Although NFDS and asymmetrical transformation acted on the accessory loci, they also indirectly limited changes in SNP allele frequency both by selecting against genotypes drifting, through multi-locus NFDS, and against transformation, through outbreeding depression eliminating recombinants. These effects were more pronounced when accounting for the heterogeneity in the rate of recombination in “saltational” simulations (Fig. S7). While this change in transformation parameterisation caused little difference when transformation was symmetric, it resulted in a greater inhibition of recombination in simulations combining saltational asymmetric transformation and multi-locus NFDS (Fig. S59). This improved replication of the joint pairwise distances (Fig. S42) and strain rank–frequency distribution (Fig. S43). Hence, the simplistic modelling of transformation may account for those instances where NFDS simulations featuring asymmetric transformation perform less well than those lacking transformation (Figs. 15). Increasing the heterogeneity of asymmetric transformation rates is likely to limit the observation of inter-strain recombinations: larger transformations are expected to be strongly counter selected, if they remove many accessory loci, leaving many isolates essentially unmodified if they are affected by small, or no, transformation events. Yet, despite such disadvantages of inter-strain recombination, asymmetric transformation of S. pneumoniae can nevertheless be advantageous overall, due to the benefits of “chromosomal curing” through within-strain transformation [71].

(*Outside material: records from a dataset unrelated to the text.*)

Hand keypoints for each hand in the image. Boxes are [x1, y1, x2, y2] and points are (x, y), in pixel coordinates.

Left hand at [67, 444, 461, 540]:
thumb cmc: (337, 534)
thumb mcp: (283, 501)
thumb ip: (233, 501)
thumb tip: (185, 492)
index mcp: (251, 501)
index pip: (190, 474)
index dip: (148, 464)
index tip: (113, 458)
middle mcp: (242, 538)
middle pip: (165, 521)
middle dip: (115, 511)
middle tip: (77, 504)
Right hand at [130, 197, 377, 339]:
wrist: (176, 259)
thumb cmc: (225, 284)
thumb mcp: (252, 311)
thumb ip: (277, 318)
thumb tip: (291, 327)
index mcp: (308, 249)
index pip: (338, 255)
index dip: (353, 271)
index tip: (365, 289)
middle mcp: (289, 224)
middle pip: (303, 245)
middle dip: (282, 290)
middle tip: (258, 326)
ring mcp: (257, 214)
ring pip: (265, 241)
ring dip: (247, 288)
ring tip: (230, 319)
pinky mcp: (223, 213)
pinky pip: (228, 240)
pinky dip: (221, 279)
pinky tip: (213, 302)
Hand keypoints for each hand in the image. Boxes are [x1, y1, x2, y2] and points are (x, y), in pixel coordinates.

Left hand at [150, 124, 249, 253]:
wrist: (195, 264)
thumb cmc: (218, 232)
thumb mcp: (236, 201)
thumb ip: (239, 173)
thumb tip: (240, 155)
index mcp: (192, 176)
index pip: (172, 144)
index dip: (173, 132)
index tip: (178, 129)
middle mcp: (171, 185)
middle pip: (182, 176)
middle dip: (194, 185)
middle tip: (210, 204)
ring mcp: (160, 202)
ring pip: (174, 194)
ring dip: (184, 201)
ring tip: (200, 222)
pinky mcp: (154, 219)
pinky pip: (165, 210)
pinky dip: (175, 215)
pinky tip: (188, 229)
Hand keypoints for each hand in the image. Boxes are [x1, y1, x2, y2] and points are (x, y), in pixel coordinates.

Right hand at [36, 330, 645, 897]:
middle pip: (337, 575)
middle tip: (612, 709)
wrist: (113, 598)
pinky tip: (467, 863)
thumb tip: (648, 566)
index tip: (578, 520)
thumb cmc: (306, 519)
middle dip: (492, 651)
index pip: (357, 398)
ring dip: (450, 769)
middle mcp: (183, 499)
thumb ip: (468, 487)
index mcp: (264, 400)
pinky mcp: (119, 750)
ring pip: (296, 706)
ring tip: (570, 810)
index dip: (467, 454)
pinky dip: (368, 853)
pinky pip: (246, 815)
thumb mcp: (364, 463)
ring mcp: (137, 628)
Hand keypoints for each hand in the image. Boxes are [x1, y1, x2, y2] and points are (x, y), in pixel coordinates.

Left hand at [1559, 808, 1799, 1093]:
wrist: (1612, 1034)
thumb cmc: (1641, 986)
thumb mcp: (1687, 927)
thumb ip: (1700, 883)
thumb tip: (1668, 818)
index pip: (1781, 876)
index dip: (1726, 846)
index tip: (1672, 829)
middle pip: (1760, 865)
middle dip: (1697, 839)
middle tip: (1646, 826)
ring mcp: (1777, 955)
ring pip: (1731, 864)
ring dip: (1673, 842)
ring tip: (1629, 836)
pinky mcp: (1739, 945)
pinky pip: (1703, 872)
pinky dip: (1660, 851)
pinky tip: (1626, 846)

There are many limitations to this model, which are discussed in detail in Text S5. The simulated genetics were simplified by not including mutation, epistasis, linkage or the role of mobile elements. Similarly, the ecology of the bacteria was assumed to be homogeneous and unperturbed. Nevertheless, the results were able to replicate many important aspects of bacterial population genomics, which are likely common to multiple species. Whether multi-locus NFDS can be applied to other microbes is unclear, but the functions encoded by the S. pneumoniae accessory genome hypothesised to be under NFDS are common across bacteria [20], and the model was consistent with the strain dynamics within an Escherichia coli population [85]. Although transformation is not ubiquitous across bacteria [71], the necessity for mechanisms blocking the integration of parasitic mobile elements is widespread [86, 87]. For instance, restriction-modification systems have frequently been proposed to shape bacterial populations through blocking exchange of DNA [28, 29, 88], but recent experimental work has demonstrated they primarily inhibit the integration of novel genes, rather than the exchange of core genome variation [89, 90]. This would impose a similar asymmetry on recombination at accessory loci as identified for transformation, suggesting multi-locus NFDS could still maintain MSPs through selecting against recombinants with reduced accessory genomes [28, 29, 88]. These processes are likely limited to accounting for diversity within species or subspecies, as the simulated genotypes compete within a homogeneous niche, and consequently the model does not account for ecological differentiation at higher taxonomic groupings [38, 39]. Nevertheless, it can be concluded that phenotypic variation between sets of bacterial genotypes should not be assumed to represent adaptation to distinct niches.